Requirements ▸
Can you quote every one of the items below verbatim?

Items from a data source
* * *

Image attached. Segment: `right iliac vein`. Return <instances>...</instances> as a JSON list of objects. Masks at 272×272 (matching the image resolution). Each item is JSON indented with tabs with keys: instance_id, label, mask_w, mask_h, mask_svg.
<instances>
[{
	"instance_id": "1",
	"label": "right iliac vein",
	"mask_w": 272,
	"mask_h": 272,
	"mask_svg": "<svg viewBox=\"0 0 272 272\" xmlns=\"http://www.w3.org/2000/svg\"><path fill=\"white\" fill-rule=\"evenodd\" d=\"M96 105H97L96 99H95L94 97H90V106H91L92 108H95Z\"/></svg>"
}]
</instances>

* * *

Response to the task ▸
Image attached. Segment: `right iliac vein`. Return <instances>...</instances> as a JSON list of objects. Masks at 272×272 (matching the image resolution). Each item is JSON indented with tabs with keys: instance_id, label, mask_w, mask_h, mask_svg.
<instances>
[{
	"instance_id": "1",
	"label": "right iliac vein",
	"mask_w": 272,
	"mask_h": 272,
	"mask_svg": "<svg viewBox=\"0 0 272 272\" xmlns=\"http://www.w3.org/2000/svg\"><path fill=\"white\" fill-rule=\"evenodd\" d=\"M96 105H97L96 99H95L94 97H90V106H91L92 108H95Z\"/></svg>"
}]
</instances>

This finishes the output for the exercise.